KHTML-Measurement (from my talk at aKademy)

Thu Aug 26 18:15:33 CEST 2004

On Thursday 26 August 2004 15:32, Simon Perreault wrote:
> On Thursday August 26 2004 6:08, Josef Weidendorfer wrote:
> > Another source for stall time (wasted time) on modern processors is
> > branch misprediction. Work is done in a pipelined manner. And if there is
> > a mispredicted jump target, the pipeline has to be flushed. If I remember
> > right, an Athlon or P-III has a pipeline length of around 15, a P4 has
> > 21, and a P4 Prescott has 30. So every mispredicted branch costs around
> > 15 cycles wasted time on my notebook.
>
> I have been doing a lot of optimization of numerical software lately,
> nothing related to KDE, but heavy optimization nevertheless. Even for
> numerical computations, optimizing for branch prediction is at a way too
> low level. The effort will be huge for almost no gain. And, as you say,
> different CPUs have different algorithms, so this almost always negates any
> gain you might have. You'd better leave that optimization to compilers that
> feature profile-guided optimization, like Intel's. Never optimize at a
> level below the compiler's.

* [RECORD SET]:
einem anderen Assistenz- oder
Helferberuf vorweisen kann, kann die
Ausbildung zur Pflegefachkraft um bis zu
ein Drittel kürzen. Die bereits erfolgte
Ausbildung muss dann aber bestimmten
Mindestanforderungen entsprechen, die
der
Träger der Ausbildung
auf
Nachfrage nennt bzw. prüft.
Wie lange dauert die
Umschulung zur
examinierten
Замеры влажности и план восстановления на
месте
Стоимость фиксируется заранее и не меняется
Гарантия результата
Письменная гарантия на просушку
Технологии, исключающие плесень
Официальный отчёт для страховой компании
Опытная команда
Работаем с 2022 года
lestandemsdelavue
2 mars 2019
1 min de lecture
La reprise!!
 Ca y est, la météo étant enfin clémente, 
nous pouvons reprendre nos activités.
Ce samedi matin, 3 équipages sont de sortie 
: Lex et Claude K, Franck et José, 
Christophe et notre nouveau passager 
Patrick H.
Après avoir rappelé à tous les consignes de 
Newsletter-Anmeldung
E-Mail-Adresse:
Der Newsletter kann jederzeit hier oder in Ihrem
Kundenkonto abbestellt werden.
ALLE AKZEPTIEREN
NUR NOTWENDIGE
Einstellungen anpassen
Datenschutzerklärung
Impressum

* * *

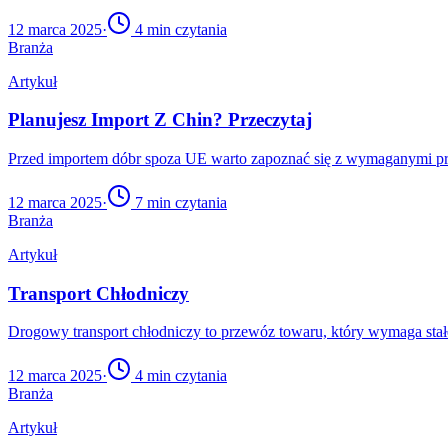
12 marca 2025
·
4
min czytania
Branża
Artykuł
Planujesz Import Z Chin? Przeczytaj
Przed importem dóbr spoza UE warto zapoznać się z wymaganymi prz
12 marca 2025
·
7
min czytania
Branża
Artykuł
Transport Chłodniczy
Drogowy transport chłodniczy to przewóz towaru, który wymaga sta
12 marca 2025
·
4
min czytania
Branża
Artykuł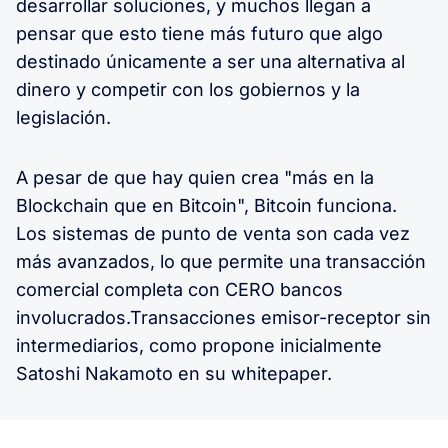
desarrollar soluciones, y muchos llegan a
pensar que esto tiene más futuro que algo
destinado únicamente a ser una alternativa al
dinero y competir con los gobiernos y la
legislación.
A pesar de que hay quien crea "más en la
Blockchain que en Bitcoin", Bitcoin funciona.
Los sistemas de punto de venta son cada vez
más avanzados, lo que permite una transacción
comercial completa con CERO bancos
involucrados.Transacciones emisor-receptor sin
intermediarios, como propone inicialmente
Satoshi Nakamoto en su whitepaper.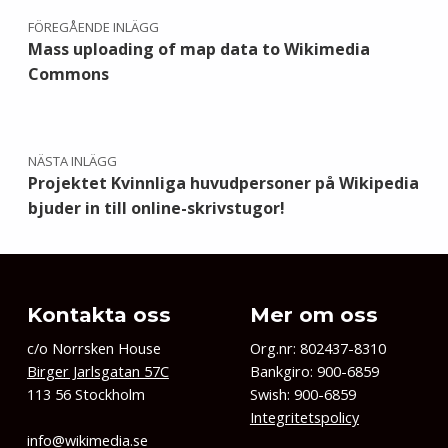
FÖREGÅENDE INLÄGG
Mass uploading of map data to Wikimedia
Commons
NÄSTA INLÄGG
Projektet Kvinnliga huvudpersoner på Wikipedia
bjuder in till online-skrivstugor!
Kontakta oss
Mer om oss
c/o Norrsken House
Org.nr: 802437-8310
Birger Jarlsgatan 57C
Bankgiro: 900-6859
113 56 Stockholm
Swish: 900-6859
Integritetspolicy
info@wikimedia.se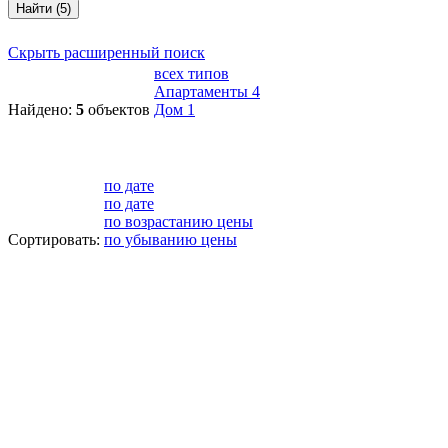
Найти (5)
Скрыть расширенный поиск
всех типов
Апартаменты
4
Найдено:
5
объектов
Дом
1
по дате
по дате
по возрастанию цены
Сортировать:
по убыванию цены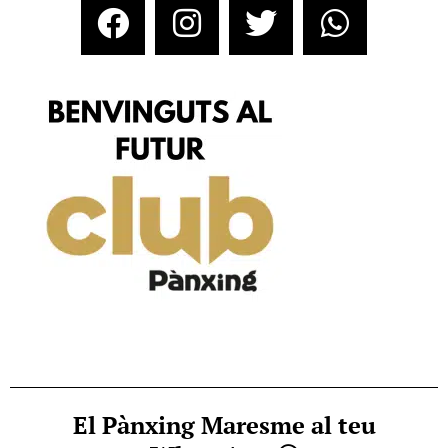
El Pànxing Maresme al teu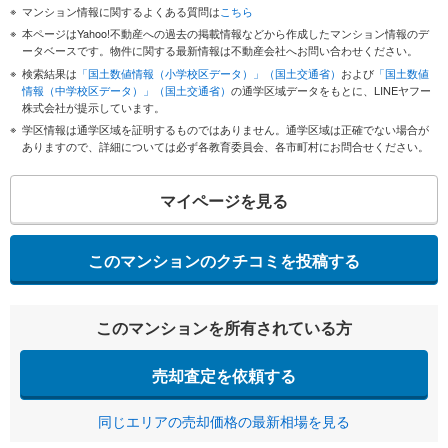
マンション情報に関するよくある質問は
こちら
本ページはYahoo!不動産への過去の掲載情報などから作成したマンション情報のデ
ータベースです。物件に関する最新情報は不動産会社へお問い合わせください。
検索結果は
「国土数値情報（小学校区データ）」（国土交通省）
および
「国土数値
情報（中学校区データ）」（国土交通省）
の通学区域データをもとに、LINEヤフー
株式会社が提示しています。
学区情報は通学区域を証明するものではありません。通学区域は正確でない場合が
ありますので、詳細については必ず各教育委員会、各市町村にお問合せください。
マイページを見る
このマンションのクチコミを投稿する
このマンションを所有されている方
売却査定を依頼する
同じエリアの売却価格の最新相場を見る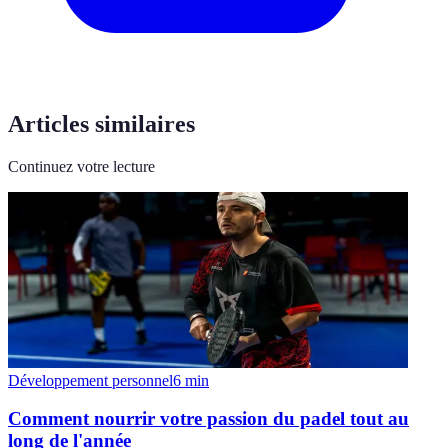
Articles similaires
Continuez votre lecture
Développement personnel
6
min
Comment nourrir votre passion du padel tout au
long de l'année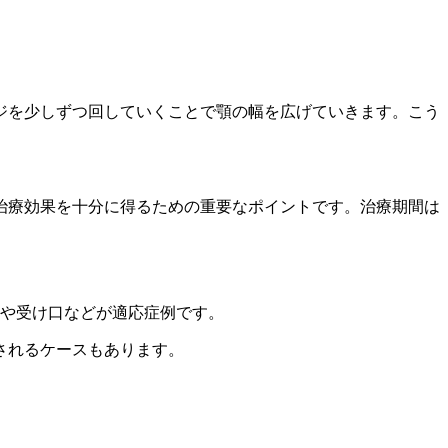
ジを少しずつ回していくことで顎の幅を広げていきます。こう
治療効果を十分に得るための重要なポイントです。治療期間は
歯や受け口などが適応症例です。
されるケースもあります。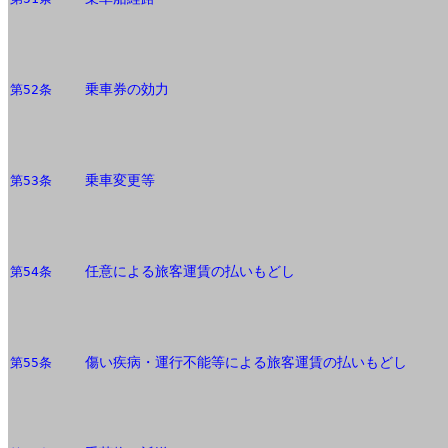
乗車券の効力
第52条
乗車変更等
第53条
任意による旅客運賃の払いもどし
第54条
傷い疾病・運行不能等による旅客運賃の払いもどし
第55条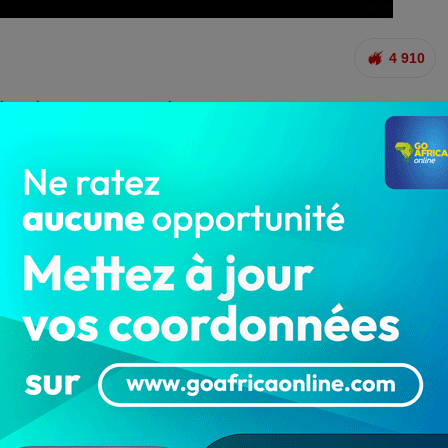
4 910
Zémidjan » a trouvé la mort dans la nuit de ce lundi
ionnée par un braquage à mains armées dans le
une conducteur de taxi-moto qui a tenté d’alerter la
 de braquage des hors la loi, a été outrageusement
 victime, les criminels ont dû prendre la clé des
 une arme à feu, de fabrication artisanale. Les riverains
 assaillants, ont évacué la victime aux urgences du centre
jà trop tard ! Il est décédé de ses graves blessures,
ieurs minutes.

---

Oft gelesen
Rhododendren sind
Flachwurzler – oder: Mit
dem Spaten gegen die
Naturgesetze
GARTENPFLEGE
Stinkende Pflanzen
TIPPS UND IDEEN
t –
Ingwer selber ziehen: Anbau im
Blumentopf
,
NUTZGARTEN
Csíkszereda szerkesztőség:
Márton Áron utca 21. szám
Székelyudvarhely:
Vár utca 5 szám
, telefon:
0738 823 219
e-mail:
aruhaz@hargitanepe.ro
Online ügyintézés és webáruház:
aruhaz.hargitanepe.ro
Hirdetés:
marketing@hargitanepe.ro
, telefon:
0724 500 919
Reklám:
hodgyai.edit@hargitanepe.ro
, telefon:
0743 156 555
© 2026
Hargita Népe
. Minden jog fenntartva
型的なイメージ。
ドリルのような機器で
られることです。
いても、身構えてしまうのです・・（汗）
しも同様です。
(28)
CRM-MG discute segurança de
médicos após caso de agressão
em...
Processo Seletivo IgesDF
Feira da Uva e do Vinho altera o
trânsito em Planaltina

* [EXPLORE THE MATERIAL]:
**1)** Return the KHTML-Measurement post verbatim from "On Thursday 26" to "on my notebook.".
**2)** Using the KHTML-Measurement post, answer:
(a) What pipeline length does it give for a P4 Prescott?
(b) Whose compiler is named as one featuring profile-guided optimization?
(c) Roughly how many cycles does each mispredicted branch cost on the writer's notebook?

* [EXERCISE RESULTS]:
**1)**
On Thursday 26 August 2004 15:32, Simon Perreault wrote:
> On Thursday August 26 2004 6:08, Josef Weidendorfer wrote:
> > Another source for stall time (wasted time) on modern processors is
> > branch misprediction. Work is done in a pipelined manner. And if there is
> > a mispredicted jump target, the pipeline has to be flushed. If I remember
> > right, an Athlon or P-III has a pipeline length of around 15, a P4 has
> > 21, and a P4 Prescott has 30. So every mispredicted branch costs around
> > 15 cycles wasted time on my notebook.

**2)**
(a) 30
(b) Intel's
(c) Around 15 cycles